WORK INSTRUCTIONS:
Copy the records below exactly, leaving out every picture.

::::::::::

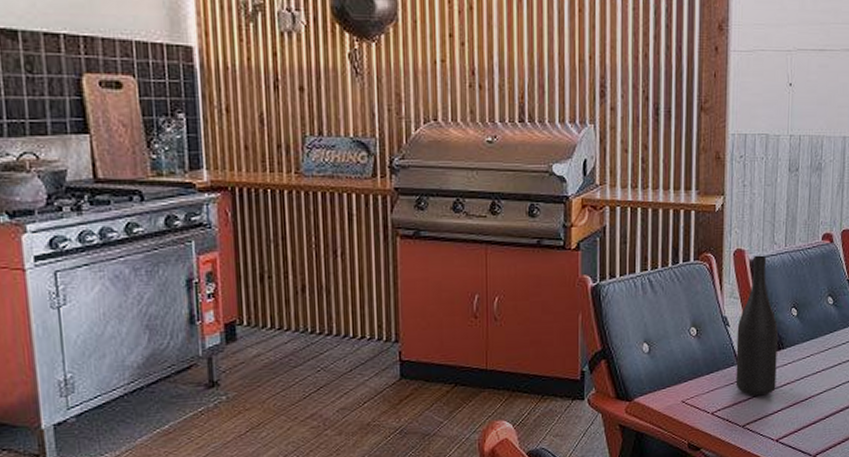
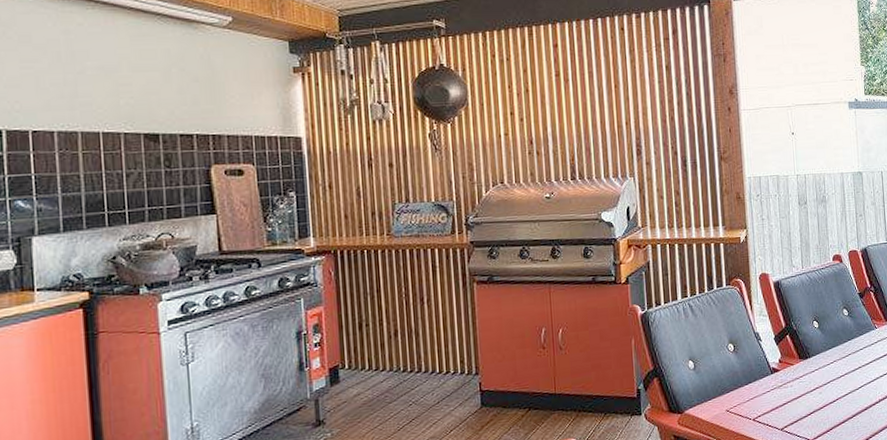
wine bottle: present [735,255,778,396] -> none [768,277,807,401]

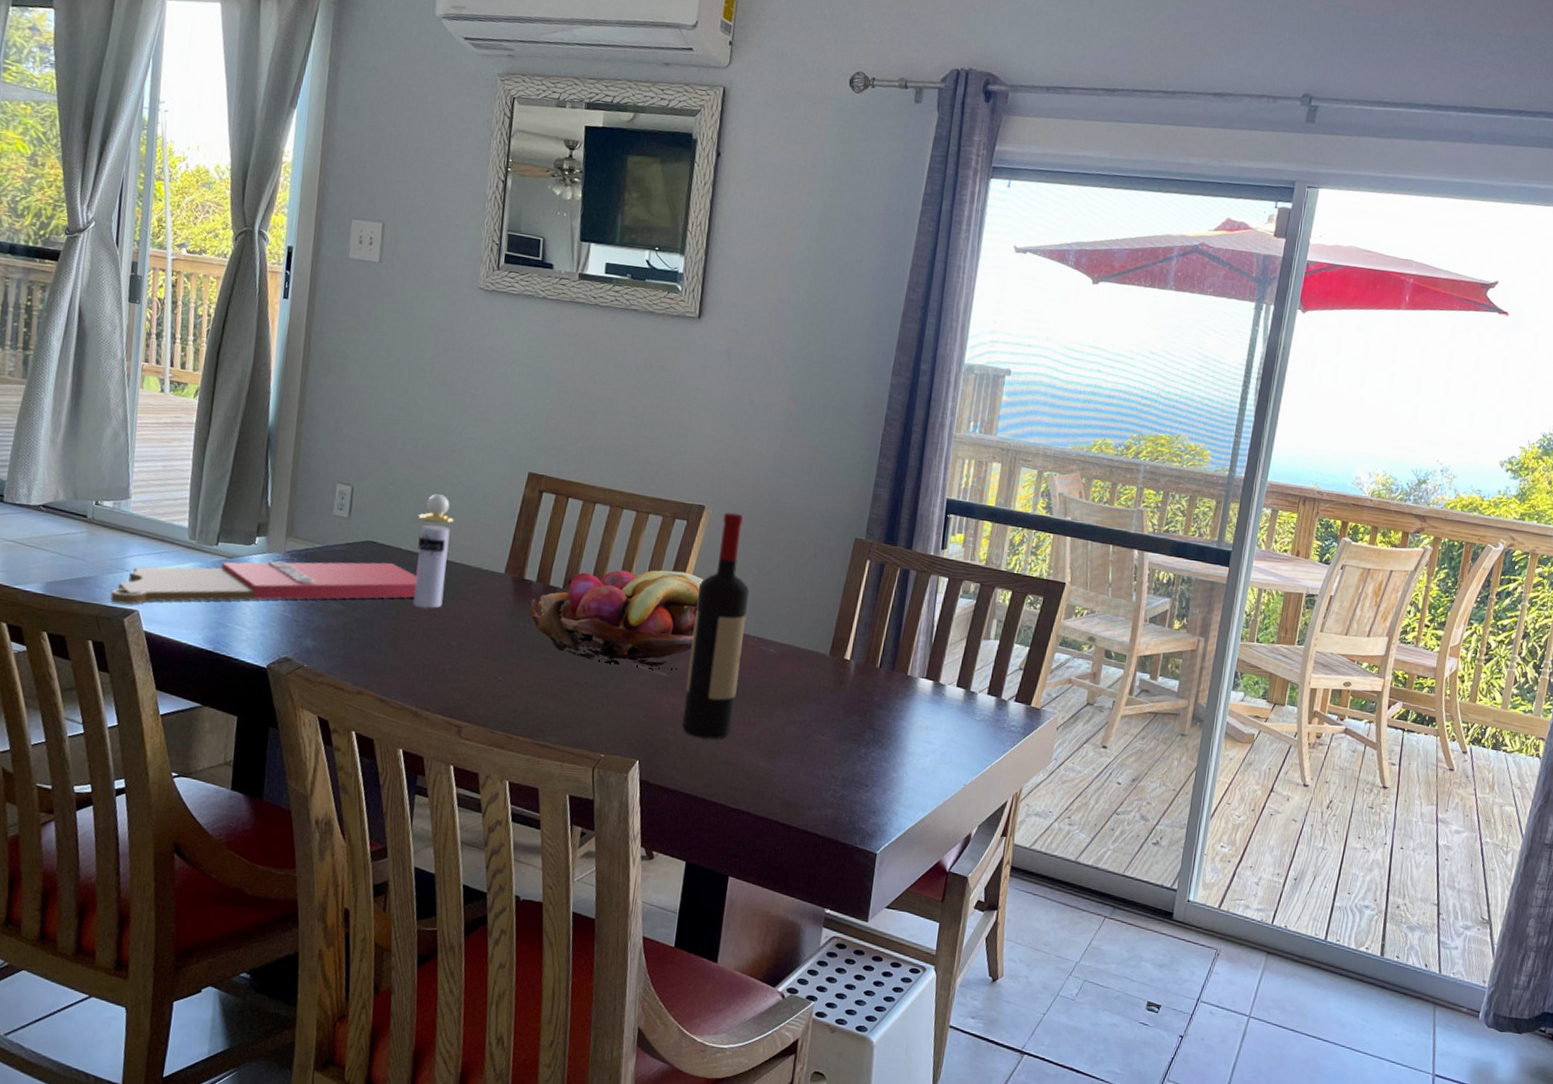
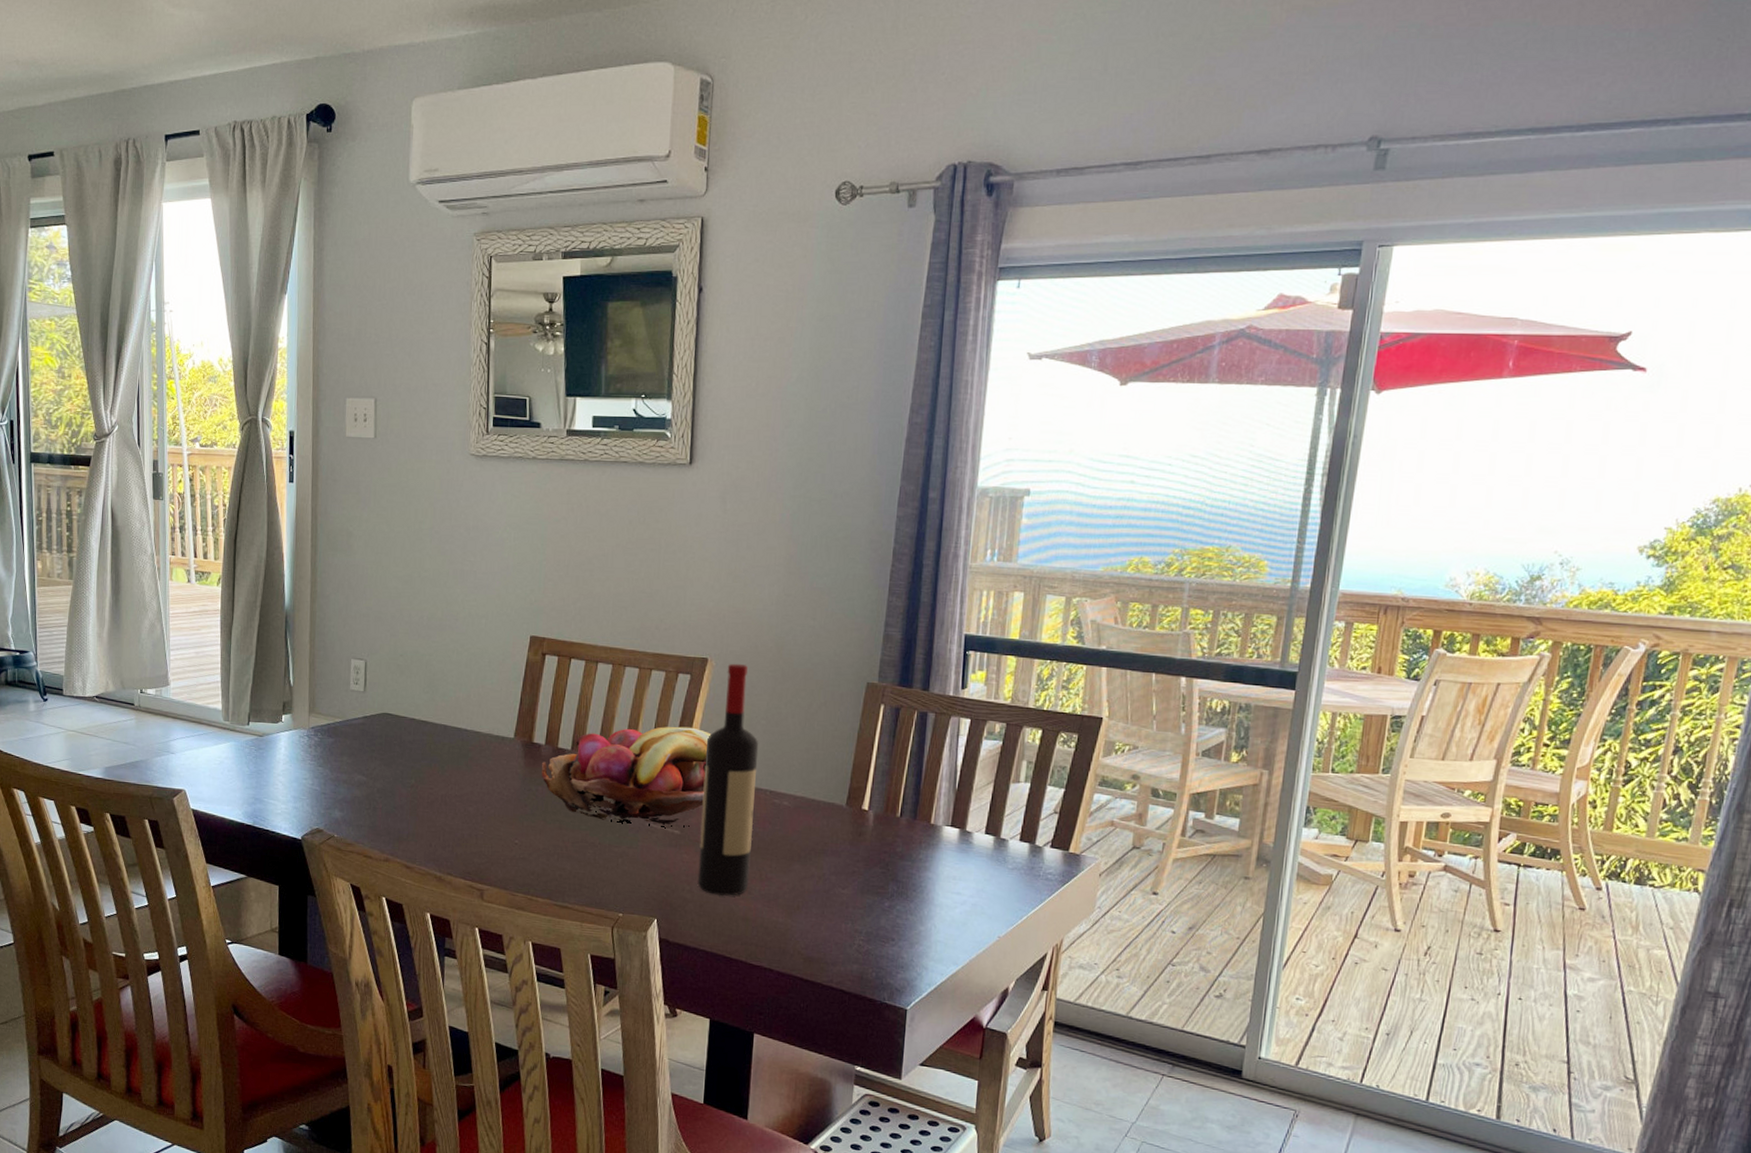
cutting board: present [110,560,417,605] -> none [160,733,432,785]
perfume bottle: present [413,493,456,609] -> none [428,662,464,776]

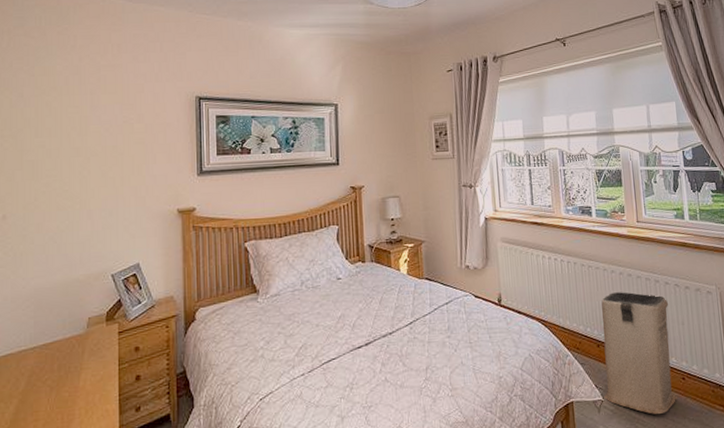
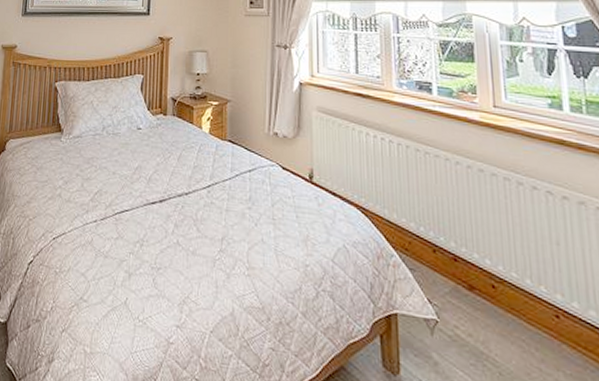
laundry basket: present [601,292,678,414] -> none [439,188,549,357]

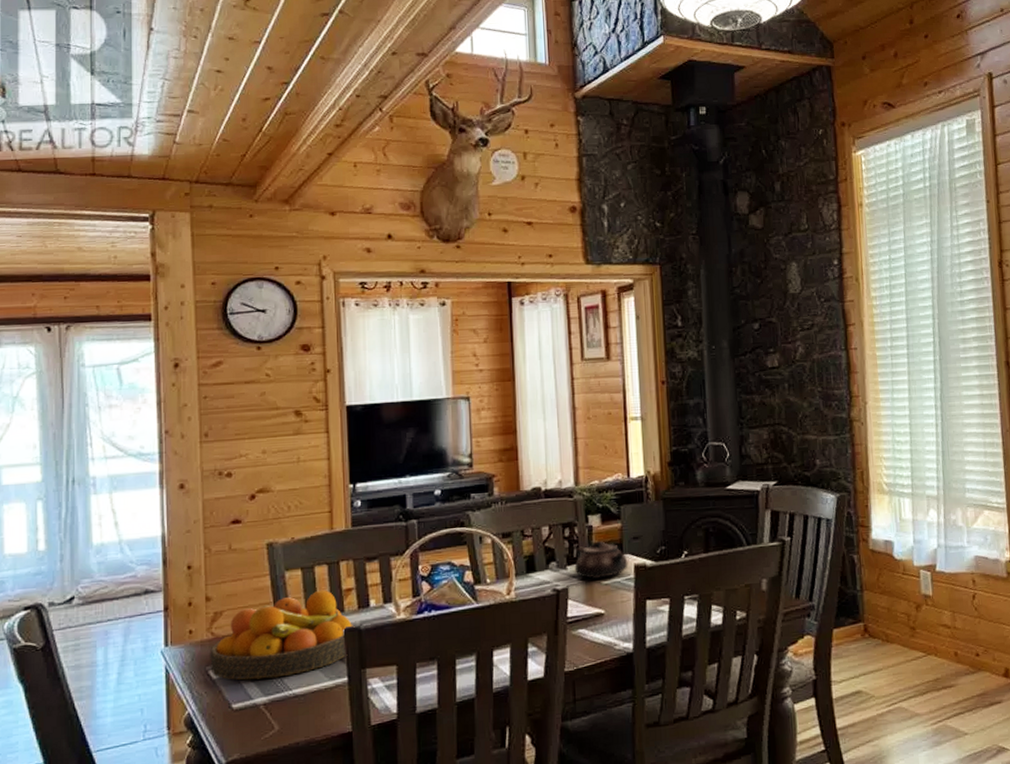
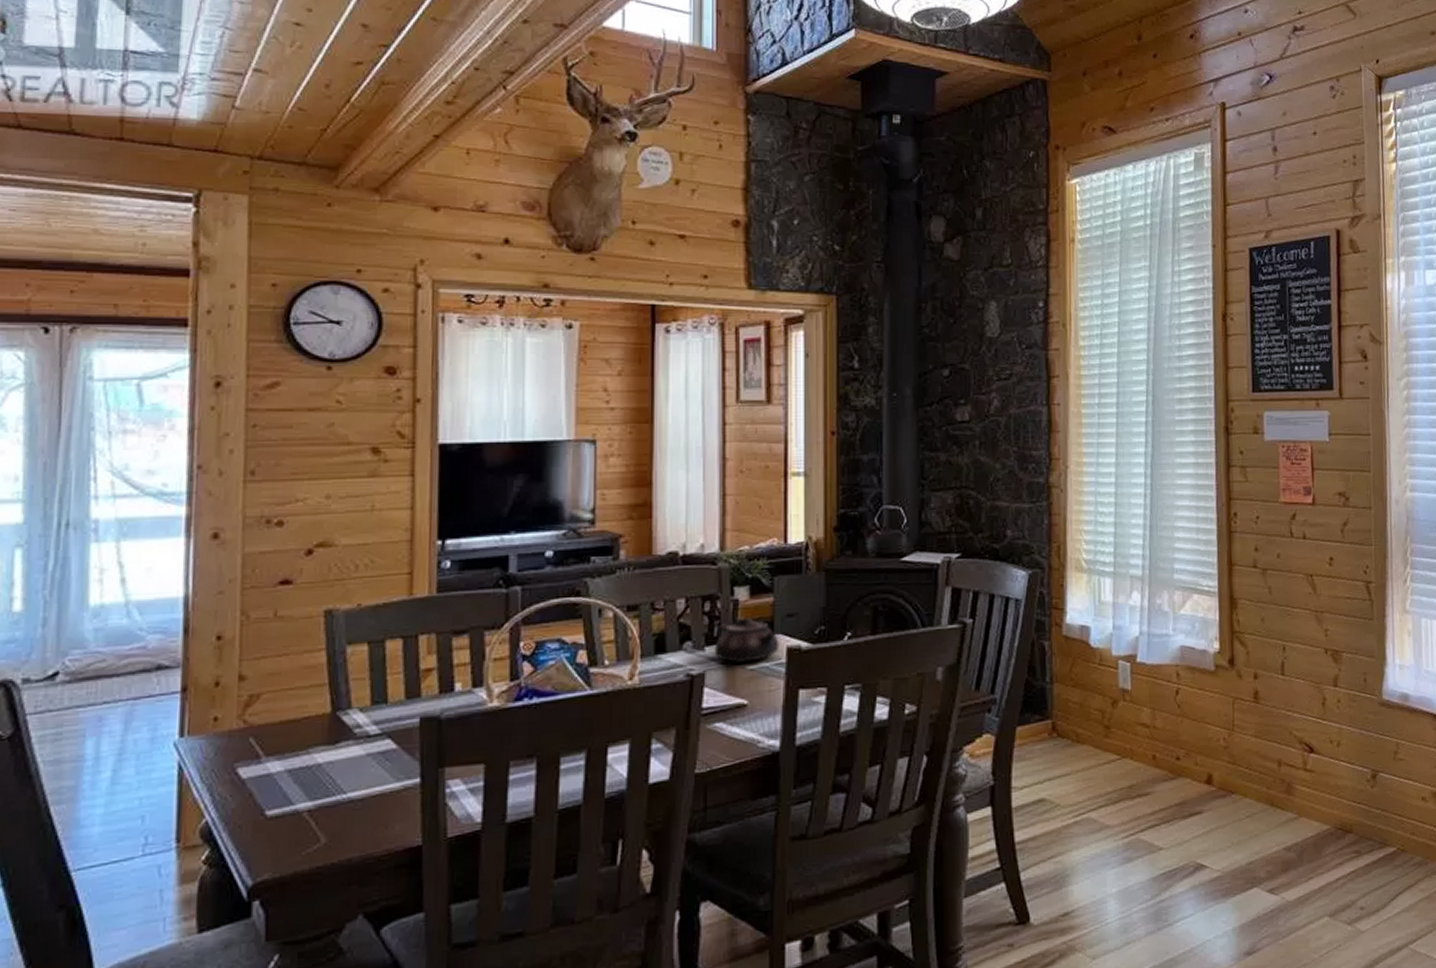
fruit bowl: present [210,590,355,681] -> none [239,669,434,781]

::::::::::

REPLY TO THE TASK:
wine bottle: present [735,255,778,396] -> none [768,277,807,401]

cutting board: present [110,560,417,605] -> none [160,733,432,785]
perfume bottle: present [413,493,456,609] -> none [428,662,464,776]

laundry basket: present [601,292,678,414] -> none [439,188,549,357]

fruit bowl: present [210,590,355,681] -> none [239,669,434,781]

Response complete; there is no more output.